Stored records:
* * *
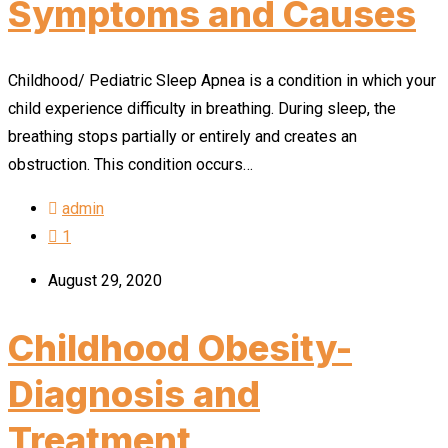
Symptoms and Causes
Childhood/ Pediatric Sleep Apnea is a condition in which your
child experience difficulty in breathing. During sleep, the
breathing stops partially or entirely and creates an
obstruction. This condition occurs…
admin
1
August 29, 2020
Childhood Obesity-
Diagnosis and
Treatment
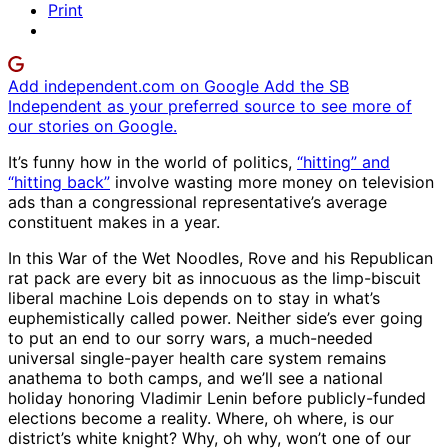
Print
Add independent.com on Google
Add the SB
Independent as your preferred source to see more of
our stories on Google.
It’s funny how in the world of politics,
“hitting” and
“hitting back”
involve wasting more money on television
ads than a congressional representative’s average
constituent makes in a year.
In this War of the Wet Noodles, Rove and his Republican
rat pack are every bit as innocuous as the limp-biscuit
liberal machine Lois depends on to stay in what’s
euphemistically called power. Neither side’s ever going
to put an end to our sorry wars, a much-needed
universal single-payer health care system remains
anathema to both camps, and we’ll see a national
holiday honoring Vladimir Lenin before publicly-funded
elections become a reality. Where, oh where, is our
district’s white knight? Why, oh why, won’t one of our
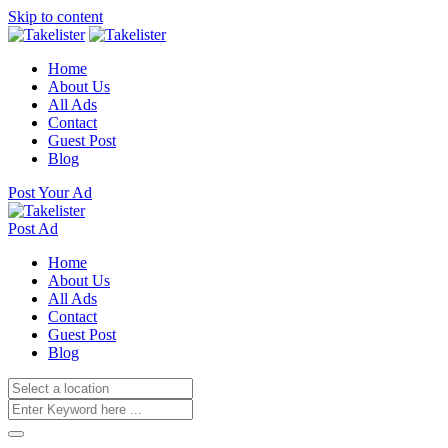
Skip to content
Home
About Us
All Ads
Contact
Guest Post
Blog
Post Your Ad
Post Ad
Home
About Us
All Ads
Contact
Guest Post
Blog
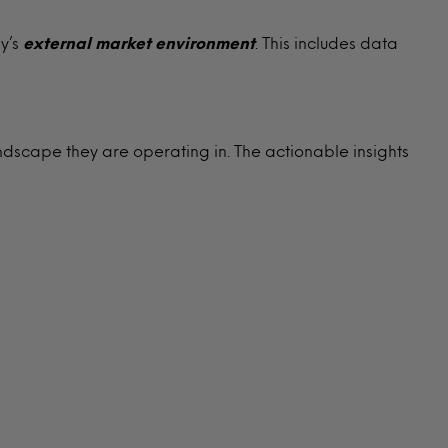
y’s
external
market environment
. This includes data
ndscape they are operating in. The actionable insights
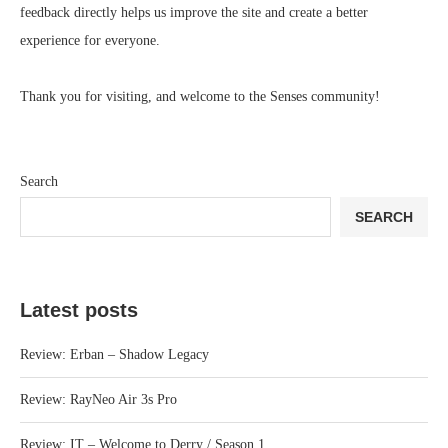
feedback directly helps us improve the site and create a better
experience for everyone.
Thank you for visiting, and welcome to the Senses community!
Search
SEARCH
Latest posts
Review: Erban – Shadow Legacy
Review: RayNeo Air 3s Pro
Review: IT – Welcome to Derry / Season 1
* * *
What this task involves: Extract every line of text from all of the records above word for word, and leave the pictures out of your answer.

Answer section:
Symptoms and Causes
Childhood/ Pediatric Sleep Apnea is a condition in which your
child experience difficulty in breathing. During sleep, the
breathing stops partially or entirely and creates an
obstruction. This condition occurs…
admin
1
August 29, 2020
Childhood Obesity-
Diagnosis and
Treatment
Print
Add independent.com on Google
Add the SB
Independent as your preferred source to see more of
our stories on Google.
It’s funny how in the world of politics,
“hitting” and
“hitting back”
involve wasting more money on television
ads than a congressional representative’s average
constituent makes in a year.
In this War of the Wet Noodles, Rove and his Republican
rat pack are every bit as innocuous as the limp-biscuit
liberal machine Lois depends on to stay in what’s
euphemistically called power. Neither side’s ever going
to put an end to our sorry wars, a much-needed
universal single-payer health care system remains
anathema to both camps, and we’ll see a national
holiday honoring Vladimir Lenin before publicly-funded
elections become a reality. Where, oh where, is our
district’s white knight? Why, oh why, won’t one of our
Skip to content
Home
About Us
All Ads
Contact
Guest Post
Blog
Post Your Ad
Post Ad
Home
About Us
All Ads
Contact
Guest Post
Blog
y’s
external
market environment
. This includes data
ndscape they are operating in. The actionable insights
feedback directly helps us improve the site and create a better
experience for everyone.
Thank you for visiting, and welcome to the Senses community!
Search
SEARCH
Latest posts
Review: Erban – Shadow Legacy
Review: RayNeo Air 3s Pro
Review: IT – Welcome to Derry / Season 1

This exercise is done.